Tasks and exercises =>
1. In the new-trial motion excerpt, what plea bargain offer does appellant say he would have accepted?
2. Reproduce, word for word, the stretch of the new-trial motion excerpt from "After trial, appellant" through "for eight years.".

==== Passage for review ====

After trial, appellant filed his new-trial motion, in which
he argued that his trial counsel had provided him ineffective assistance
because counsel had failed to explain
the consequences of the jury’s affirmative finding that he had used a deadly
weapon in committing the offense. At
the hearing on his motion, the trial court received as evidence appellant’s
testimony and the affidavit of his trial counsel. Appellant testified that “only
after the jury sent a note back to the court concerning a deadly weapon did
[trial counsel] say to [appellant] that ‘this is just a formality, it doesn’t
mean anything.’” Appellant explained
that had he known the consequences of a deadly weapon finding he “could have
made a more informed decision” and he would have accepted the District
Attorney’s plea bargain offer of confinement for eight years.

==== Dataset content ====

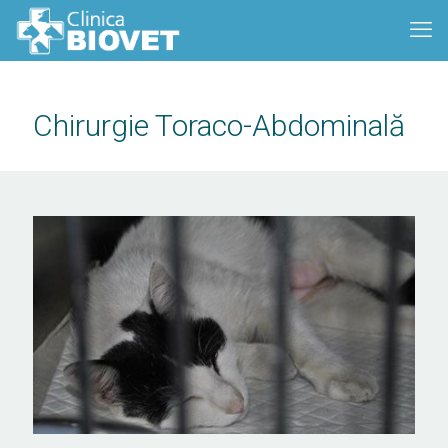
Chirurgie Toraco-Abdominală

====

Solved tasks =>
1. The District Attorney's offer of confinement for eight years.

2.
After trial, appellant filed his new-trial motion, in which
he argued that his trial counsel had provided him ineffective assistance
because counsel had failed to explain
the consequences of the jury’s affirmative finding that he had used a deadly
weapon in committing the offense. At
the hearing on his motion, the trial court received as evidence appellant’s
testimony and the affidavit of his trial counsel. Appellant testified that “only
after the jury sent a note back to the court concerning a deadly weapon did
[trial counsel] say to [appellant] that ‘this is just a formality, it doesn’t
mean anything.’” Appellant explained
that had he known the consequences of a deadly weapon finding he “could have
made a more informed decision” and he would have accepted the District
Attorney’s plea bargain offer of confinement for eight years.